SQLCTEs with WITH

CTEs with WITH

A Common Table Expression, or CTE, lets you name a subquery before the main query begins, and then refer to that name anywhere in the statement as if it were a real table. A CTE is written with the WITH keyword, followed by a name, an AS keyword, and the subquery in parentheses — then the main statement follows.

SQL
WITH customer_totals AS (
  SELECT customer_id, SUM(total) AS lifetime_value
  FROM orders
  GROUP BY customer_id
)
SELECT customer_id, lifetime_value
FROM customer_totals
WHERE lifetime_value > 5000
ORDER BY lifetime_value DESC;
Before: A Derived Table Nested in FROM

A CTE almost always does the exact same work a derived table (a subquery in FROM) already does — it just moves the subquery text out of the middle of the FROM clause and gives it a name up front. Compare the same query written both ways.

SQL
-- BEFORE: nested subquery in FROM (a derived table)
SELECT customer_totals.customer_id, customer_totals.lifetime_value
FROM (
  SELECT customer_id, SUM(total) AS lifetime_value
  FROM orders
  GROUP BY customer_id
) AS customer_totals
WHERE customer_totals.lifetime_value > 5000
ORDER BY customer_totals.lifetime_value DESC;

SQL
-- AFTER: the same query rewritten as a CTE
WITH customer_totals AS (
  SELECT customer_id, SUM(total) AS lifetime_value
  FROM orders
  GROUP BY customer_id
)
SELECT customer_id, lifetime_value
FROM customer_totals
WHERE lifetime_value > 5000
ORDER BY lifetime_value DESC;
Why This Reads Better

Both queries above run identically and, in most databases, produce the same execution plan — the difference is entirely about how a human reads the SQL. With a CTE, you read top to bottom in the same order you would explain it out loud: "first, compute customer totals — here's how — then select from that, filtered and sorted." With a nested derived table, you have to mentally jump into the middle of the FROM clause, read the inner query, and then jump back out to see what the outer query does with it.

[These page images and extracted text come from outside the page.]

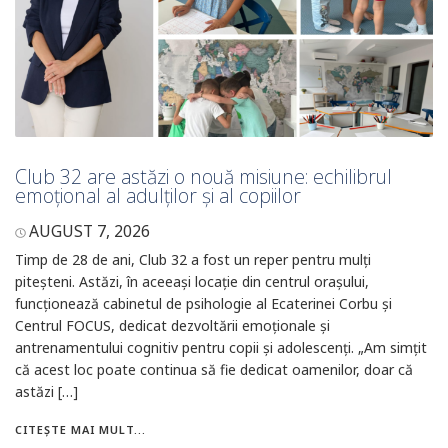
Club 32 are astăzi o nouă misiune: echilibrul
emoțional al adulților și al copiilor
AUGUST 7, 2026
Timp de 28 de ani, Club 32 a fost un reper pentru mulți
piteșteni. Astăzi, în aceeași locație din centrul orașului,
funcționează cabinetul de psihologie al Ecaterinei Corbu și
Centrul FOCUS, dedicat dezvoltării emoționale și
antrenamentului cognitiv pentru copii și adolescenți. „Am simțit
că acest loc poate continua să fie dedicat oamenilor, doar că
astăzi […]
CITEȘTE MAI MULT...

The difference becomes dramatic once queries get more layered — nested derived tables inside derived tables quickly turn into a wall of parentheses, while chained CTEs (covered on the next page) stay flat and readable.

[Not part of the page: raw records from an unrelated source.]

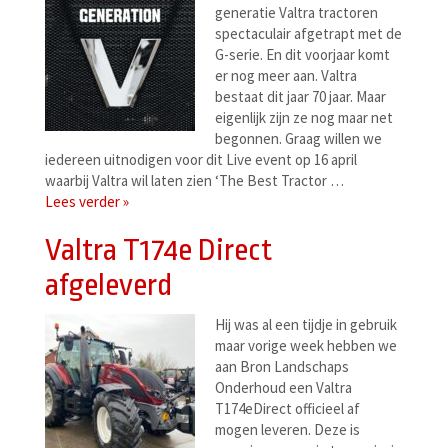
generatie Valtra tractoren
spectaculair afgetrapt met de
G-serie. En dit voorjaar komt
er nog meer aan. Valtra
bestaat dit jaar 70 jaar. Maar
eigenlijk zijn ze nog maar net
begonnen. Graag willen we
iedereen uitnodigen voor dit Live event op 16 april
waarbij Valtra wil laten zien ‘The Best Tractor …
Lees verder »
Valtra T174e Direct
afgeleverd
Hij was al een tijdje in gebruik
maar vorige week hebben we
aan Bron Landschaps
Onderhoud een Valtra
T174eDirect officieel af
mogen leveren. Deze is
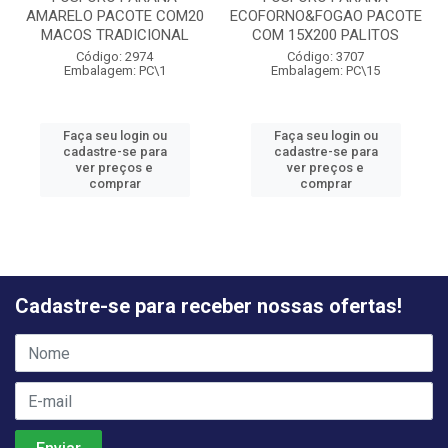
AMARELO PACOTE COM20
ECOFORNO&FOGAO PACOTE
MACOS TRADICIONAL
COM 15X200 PALITOS
Código: 2974
Código: 3707
Embalagem: PC\1
Embalagem: PC\15
Faça seu login ou
Faça seu login ou
cadastre-se para
cadastre-se para
ver preços e
ver preços e
comprar
comprar
Cadastre-se para receber nossas ofertas!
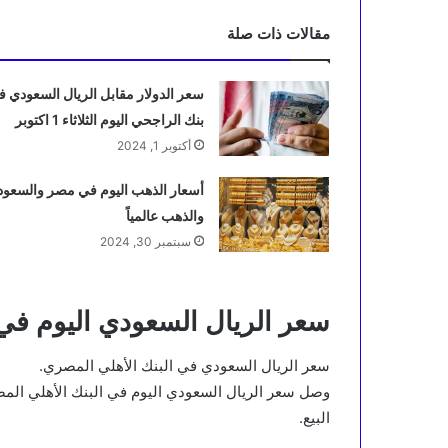
مقالات ذات صلة
سعر الدولار مقابل الريال السعودي 
بنك الراجحي اليوم الثلاثاء 1 اكتوبر
أكتوبر 1, 2024
أسعار الذهب اليوم في مصر والسعود
والذهب عالمياً
سبتمبر 30, 2024
سعر الريال السعودي اليوم في 
سعر الريال السعودي في البنك الأهلي المصري.
البيع.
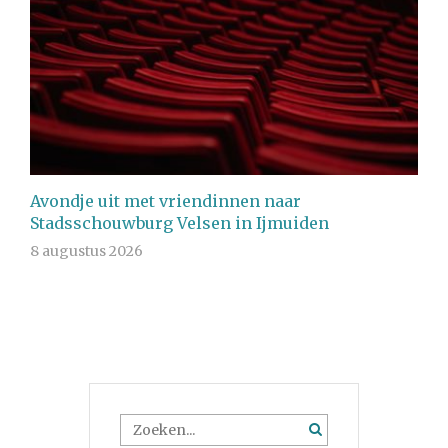
Avondje uit met vriendinnen naar
Stadsschouwburg Velsen in Ijmuiden
8 augustus 2026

CTE Scope: One Statement Only

A CTE only exists for the duration of the single statement it is attached to. Once that statement finishes executing, the CTE is gone — you cannot reference customer_totals from the example above in a separate query run afterward. This is different from creating an actual table.

Note
This is the key contrast with a temporary table: a temporary table is created once with CREATE TEMPORARY TABLE, persists for the rest of the database session (or until dropped), and can be queried, filtered, and joined across many separate statements. A CTE, by contrast, is really just syntax for naming a subquery — it is recomputed every time the statement runs and cannot be reused across statements. See the Temporary Tables page for that longer-lived alternative.
A CTE Can Be Referenced More Than Once

Within its one statement, a CTE can be referenced multiple times, which avoids repeating the same subquery logic twice — a real readability and maintenance win even when there is no multi-step pipeline involved.

SQL
WITH order_stats AS (
  SELECT customer_id, COUNT(*) AS order_count, SUM(total) AS total_spent
  FROM orders
  GROUP BY customer_id
)
SELECT
  (SELECT COUNT(*) FROM order_stats WHERE order_count > 5)  AS frequent_customers,
  (SELECT AVG(total_spent) FROM order_stats)                AS avg_spent_per_customer;
  • A CTE is written as WITH name AS (subquery), followed by a statement that can reference name.

  • CTEs are usually functionally equivalent to a derived table in FROM, but read top-to-bottom instead of nested.

  • A CTE is scoped to the single statement it is attached to — it does not persist afterward.

  • A temporary table, by contrast, persists for the session and can be queried across multiple statements.